The Court started making small expansions to its security program about a decade ago, after the agency responsible for judicial security went hours without knowing that Justice Antonin Scalia was dead. In the years since, however, an explosion of threats to judges’ lives pushed the Court to take security more seriously: In his December 2024 report on the federal judiciary, Chief Justice John Roberts wrote that threats against judges have “more than tripled over the past decade.” At Tuesday’s hearings, Barrett described the personal toll that threats have taken on her and her family, such as having to explain what a bulletproof vest was to one of her young children, and having police officers sent to her home over a false report.

Oklahoma Republican Representative Tom Cole, who chairs the House Appropriations Committee, was sure to remind his colleagues that the purpose of the hearing was evaluating budgetary needs, not relitigating the Court’s opinions. But the Court’s request for congressional funding cannot be wholly separated from the need for congressional oversight of its work. At a minimum, if the Court is asking for more of the public’s money, the Court should show some understanding of what it owes the public in return. Throughout the hearings, however, the justices did not seem to appreciate their responsibility to the public, or their role as a co-equal—and not superior—branch of government.

First, both Kagan and Barrett were defensive of the shadow docket, although to varying degrees. Kagan acknowledged, for example, that there are “definitely issues” regarding when and how the shadow docket should be used. But she also said that the term is “not appropriate” at this time because the justices are doing a better job of “explaining ourselves to a moderate degree.” Later in the hearing, Barrett contended that the Court could not explain its “unreasoned orders” because doing so would disclose details about “internal negotiations.”

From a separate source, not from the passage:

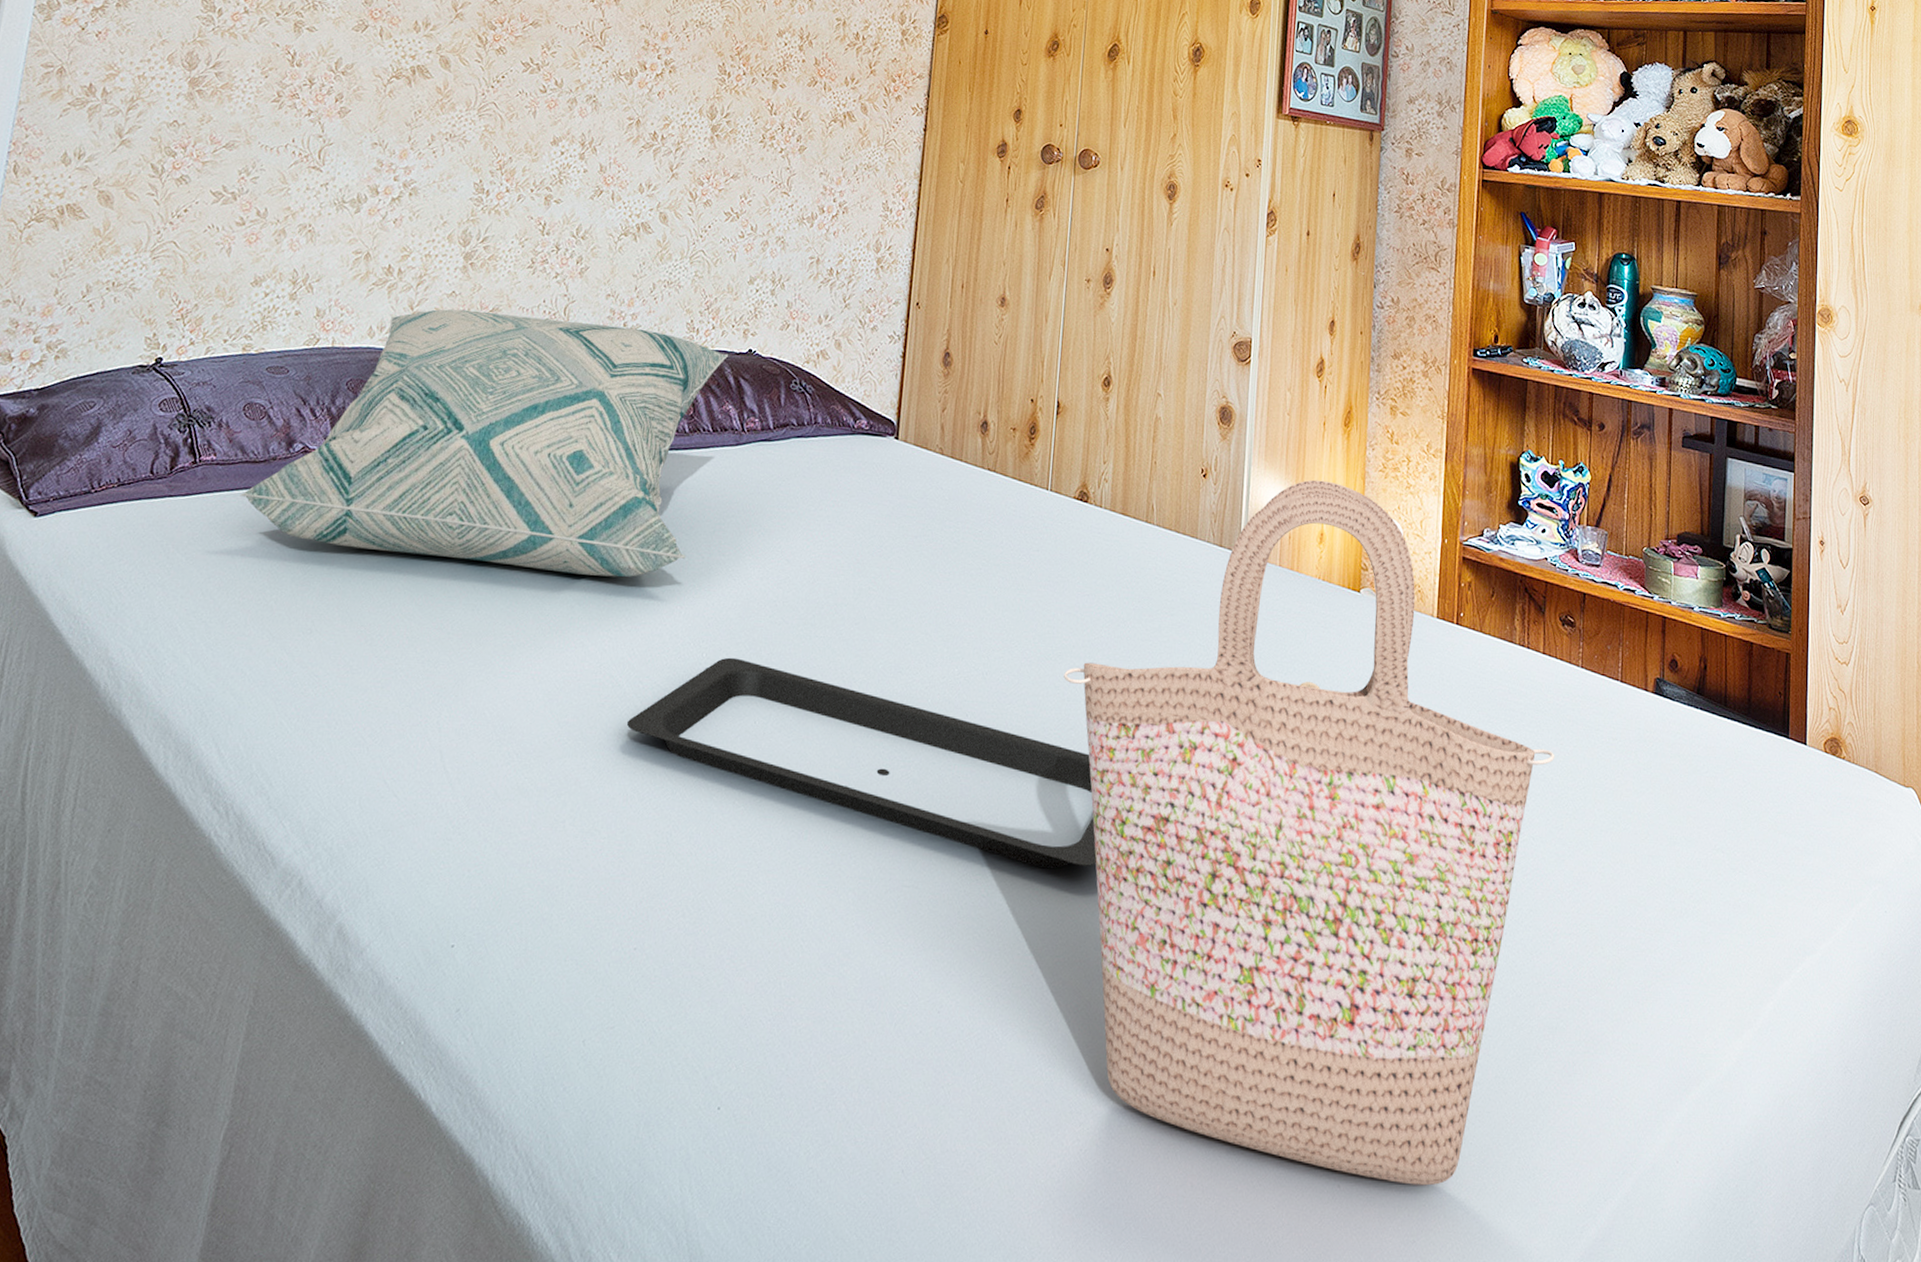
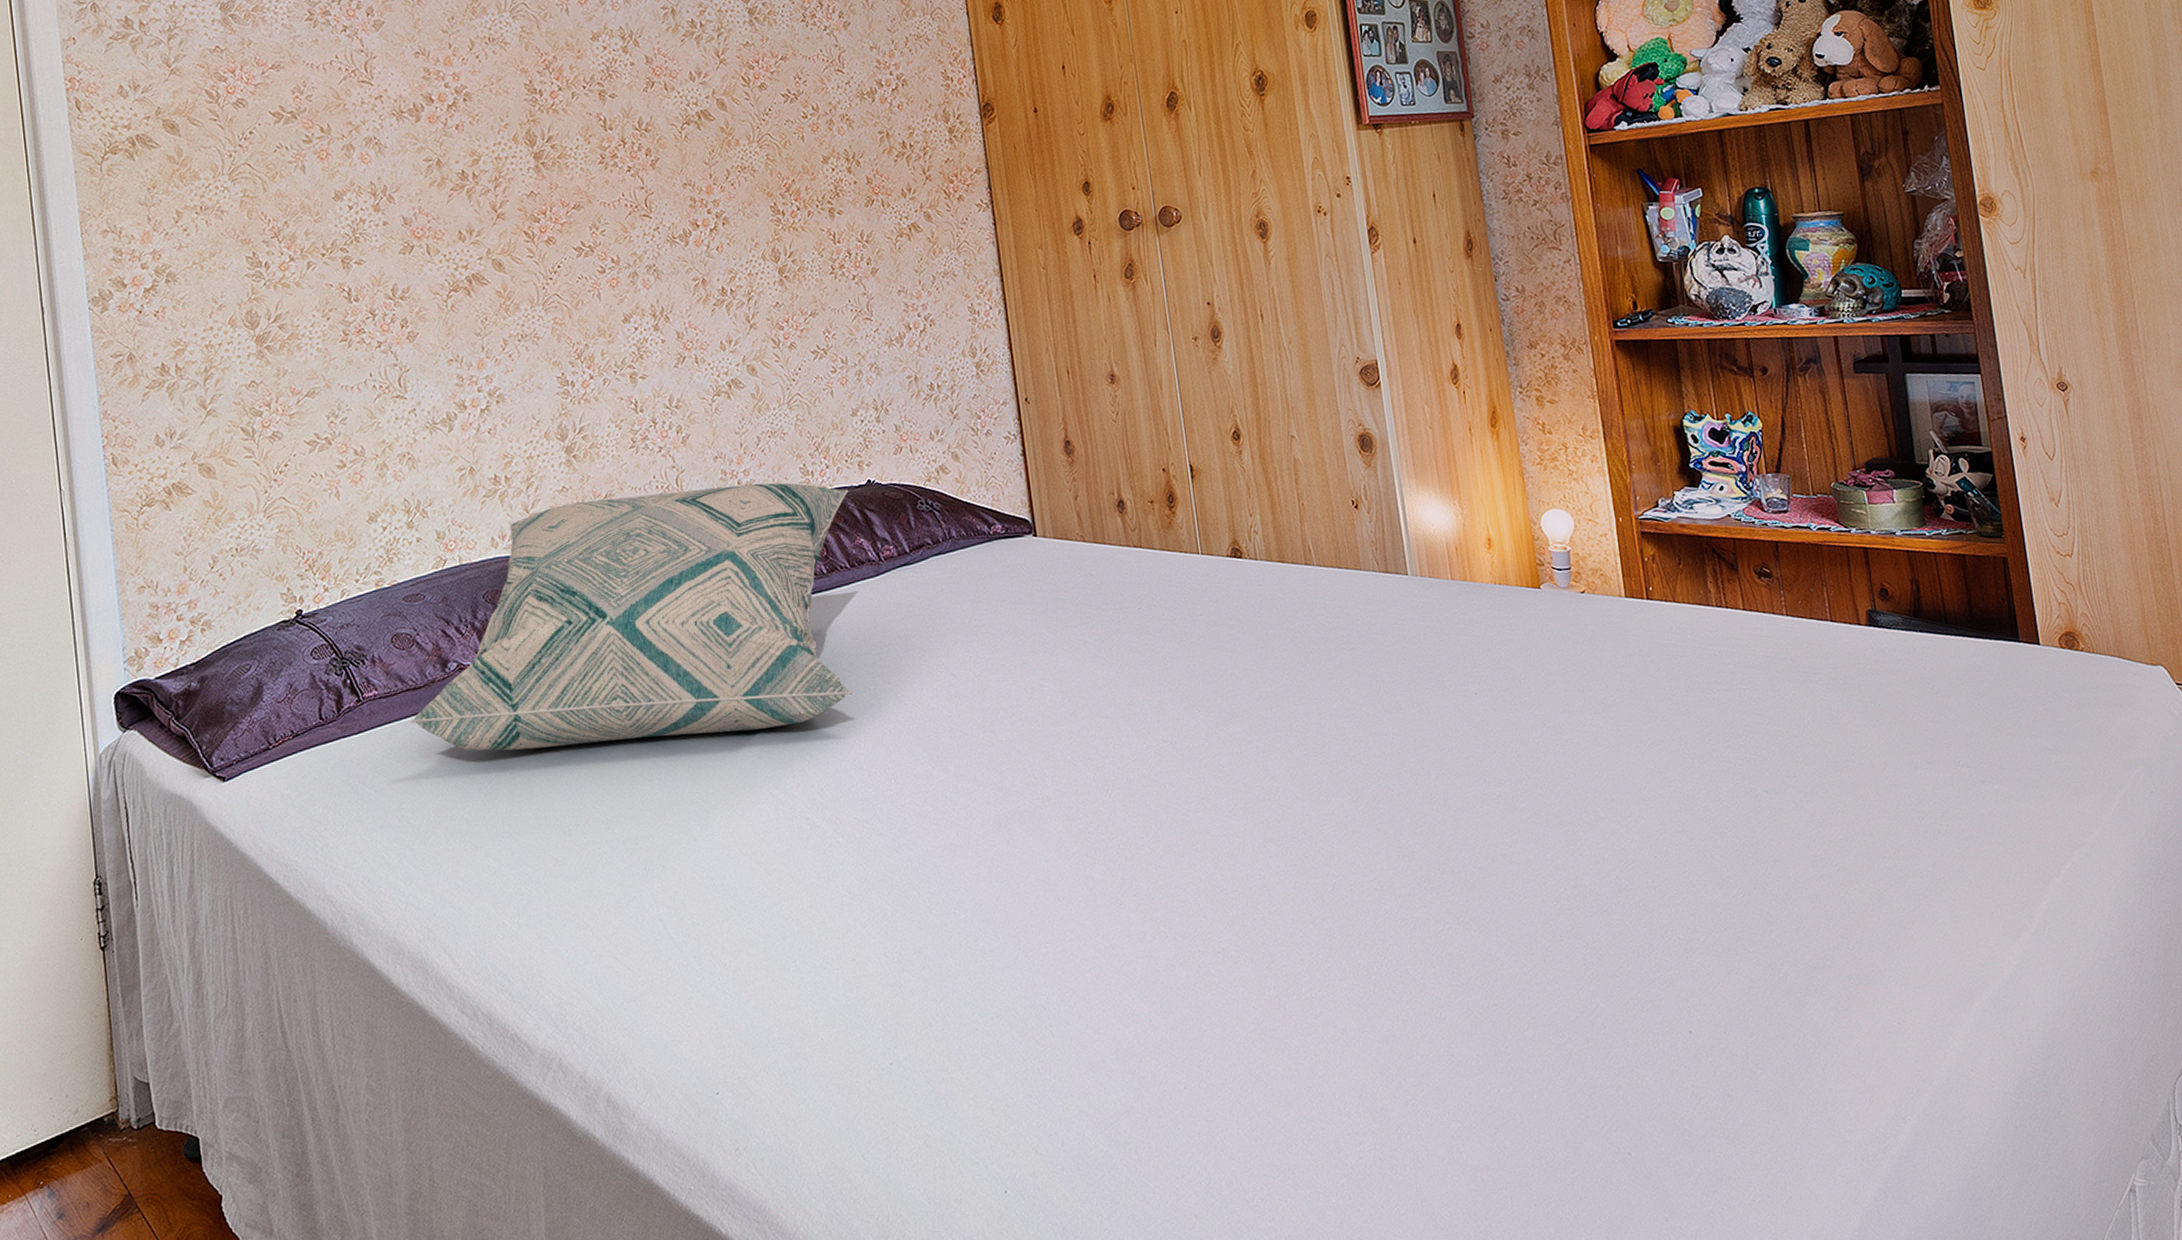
serving tray: present [626,657,1097,869] -> none [832,777,1325,915]
shopping bag: present [1064,479,1555,1186] -> none [1253,485,1775,1141]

Second, lawmakers like Connecticut Democratic Representative Rosa DeLauro asked Kagan and Barrett several questions about the Court’s failure to adopt an enforceable ethics code. If people can’t be confident that the Court’s decisions are the result of “rigorous constitutional analysis” rather than money changing hands, DeLauro said, “democracy cannot sustain itself.”

Kagan expressed cautious support for an enforcement mechanism, but contended that this posed “extremely difficult” questions because such a mechanism should not be under the control of the executive or the legislature. Kagan suggested that this tension might be resolved by retaining the services of retired federal judges. Barrett said she was “less certain,” but that she considers current ethics rules binding on her, and that all of the justices are “fully committed” to following them.

Perhaps the simplest example of the Court’s resistance to accountability is the infrequency with which justices testify before Congress. As Maryland Democratic Representative Steny Hoyer noted, hearings like today’s “used to be the norm”: At least one sitting justice appeared before Congress every year from 1960 through 2011. But today’s hearings were the first time a justice has testified before Congress since 2019. In 2023, Senate Judiciary Chairman Dick Durbin asked Chief Justice Roberts to testify at a hearing about judicial ethics. Roberts declined.

Kagan and Barrett directly asked Congress for tens of millions more dollars than last year to fund increasing security needs. But, as in their “unreasoned orders,” the justices did not want to talk about what it is that the Court actually does and why. The justices are running roughshod over the rights and liberties of ordinary Americans while indulging the dangerous whims of President Donald Trump. They’re robbing Americans of democracy, and now they want Americans to pay for it.